I’m a big deal. I have a blog. The ABA even gave me a little badgy thingy despite the fact I placed last. Regardless, I’m a badass. Check out what my enduring internet fame has given me:
Is my plea going to get better? Do prosecutors quit giving offers after it’s set for trial?
Can I possess a firearm?
Or have a look at this one:
The police are at my door. I’m in New Jersey. What do I do? Need free advice ASAP. No money, LOL.
I’m making these up, of course, but the real ones are worse. Trust me.
Sadly, these types of messages are the fruits of my labors. I’m no Eric Mayer of Unwashed Advocate fame (have a listen here), but I work the interwebs real good. They get me the clients. And by “clients,” I mean people who have real problems that will take time to solve but who have little if any chance of ever actually hiring me to help them. In most cases, I’m not even admitted to practice in their jurisdiction.
This is all my fault. When we got a fancy new website, the web guy insisted we needed to create a dialogue with visitors. I was skeptical, but he persevered. Our website ended up with a little contact form.
After a series of progressively more complex captchas, the messages from “captaindonkeydong” with a url of “bigweinerpills.biz” telling me I would one day become “a most famousest of the bolggerz” stopped (for the most part), but something far more troubling began. Real people began asking serious legal questions I could not possibly answer in an email.
I pride myself on being on top of things. I don’t neglect calls or emails. I don’t ignore people. When someone needs a lawyer, I call them back as soon as I possibly can. It pains me to leave any message unanswered. My current situation is my own unique version of hell, though admittedly a mild one.
I’m left playing email inbox whack-a-mole trying to respond to people who need real help but who I know are simply not a good fit for my law firm.

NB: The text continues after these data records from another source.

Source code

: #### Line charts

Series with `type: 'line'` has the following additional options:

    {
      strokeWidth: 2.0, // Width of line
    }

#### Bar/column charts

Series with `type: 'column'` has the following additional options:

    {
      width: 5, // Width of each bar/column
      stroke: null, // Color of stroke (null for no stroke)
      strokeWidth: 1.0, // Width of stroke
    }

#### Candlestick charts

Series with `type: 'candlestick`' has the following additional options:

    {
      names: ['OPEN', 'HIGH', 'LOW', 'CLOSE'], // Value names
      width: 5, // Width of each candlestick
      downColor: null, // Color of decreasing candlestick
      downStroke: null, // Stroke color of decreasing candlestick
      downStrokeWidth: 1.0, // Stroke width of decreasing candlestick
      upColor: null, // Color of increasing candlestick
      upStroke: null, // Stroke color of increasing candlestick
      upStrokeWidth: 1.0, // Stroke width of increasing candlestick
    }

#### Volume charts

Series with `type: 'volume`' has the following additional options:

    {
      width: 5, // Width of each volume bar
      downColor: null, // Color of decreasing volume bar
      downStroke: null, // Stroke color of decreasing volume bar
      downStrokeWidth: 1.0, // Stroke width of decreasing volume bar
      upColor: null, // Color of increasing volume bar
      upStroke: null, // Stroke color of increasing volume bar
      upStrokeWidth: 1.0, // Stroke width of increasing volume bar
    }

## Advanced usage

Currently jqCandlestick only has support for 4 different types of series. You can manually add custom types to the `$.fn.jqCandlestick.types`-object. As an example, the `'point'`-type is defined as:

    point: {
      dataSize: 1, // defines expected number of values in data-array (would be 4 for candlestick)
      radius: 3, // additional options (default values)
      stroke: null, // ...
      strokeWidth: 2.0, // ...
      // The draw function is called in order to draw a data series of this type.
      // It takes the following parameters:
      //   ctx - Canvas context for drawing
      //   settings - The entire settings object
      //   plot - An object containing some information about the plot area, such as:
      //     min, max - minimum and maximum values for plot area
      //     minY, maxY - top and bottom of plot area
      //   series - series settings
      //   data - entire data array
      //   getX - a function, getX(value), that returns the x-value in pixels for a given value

I should’ve known this would be a problem. Although I was never one for religion, I still recall this one from Sunday school:
As you sow, so shall you reap.
If I earn a client by writing some words that appear on the internet, what have I really done to earn that client? What should I expect?
I’ve sown the easy seed. Why should I expect to reap the kind of client lawyers are rightfully supposed to earn with years of tireless work on behalf of the people they became a lawyer to help?
Needless to say, the contact form will be long gone very soon. I guarantee that’ll be the last time I let a web guy’s insistence trump my gut reaction to a suggestion.